*** Given records Section Begins ***

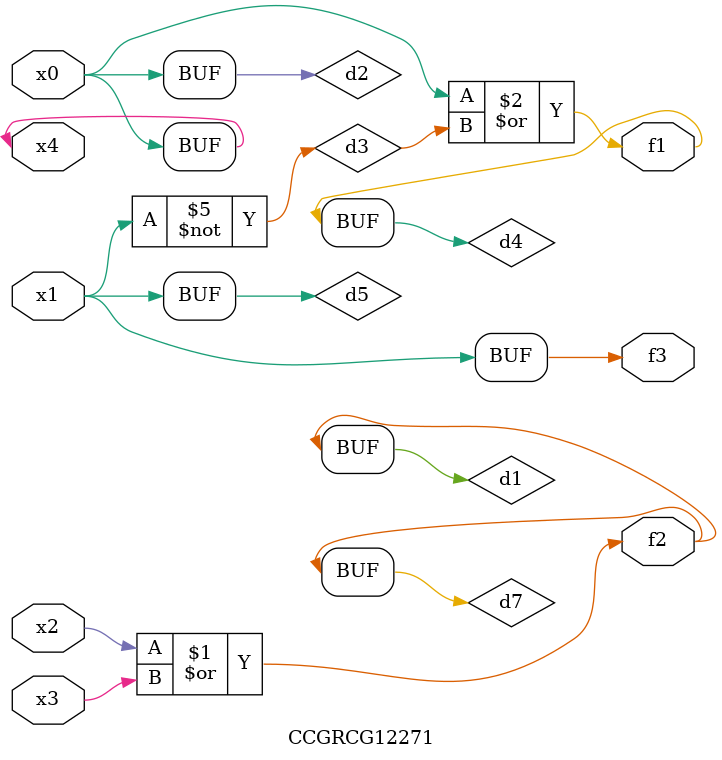
<source format=v>
module CCGRCG12271(
	input x0, x1, x2, x3, x4,
	output f1, f2, f3
);

	wire d1, d2, d3, d4, d5, d6, d7;

	or (d1, x2, x3);
	buf (d2, x0, x4);
	not (d3, x1);
	or (d4, d2, d3);
	not (d5, d3);
	nand (d6, d1, d3);
	or (d7, d1);
	assign f1 = d4;
	assign f2 = d7;
	assign f3 = d5;
endmodule

</source>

*** Given records Section Ends ***

● **Work required**:
When you repeat the lines above, keep them exact and leave out each image they contain.

● **Response**:
<source format=v>
module CCGRCG12271(
	input x0, x1, x2, x3, x4,
	output f1, f2, f3
);

	wire d1, d2, d3, d4, d5, d6, d7;

	or (d1, x2, x3);
	buf (d2, x0, x4);
	not (d3, x1);
	or (d4, d2, d3);
	not (d5, d3);
	nand (d6, d1, d3);
	or (d7, d1);
	assign f1 = d4;
	assign f2 = d7;
	assign f3 = d5;
endmodule

</source>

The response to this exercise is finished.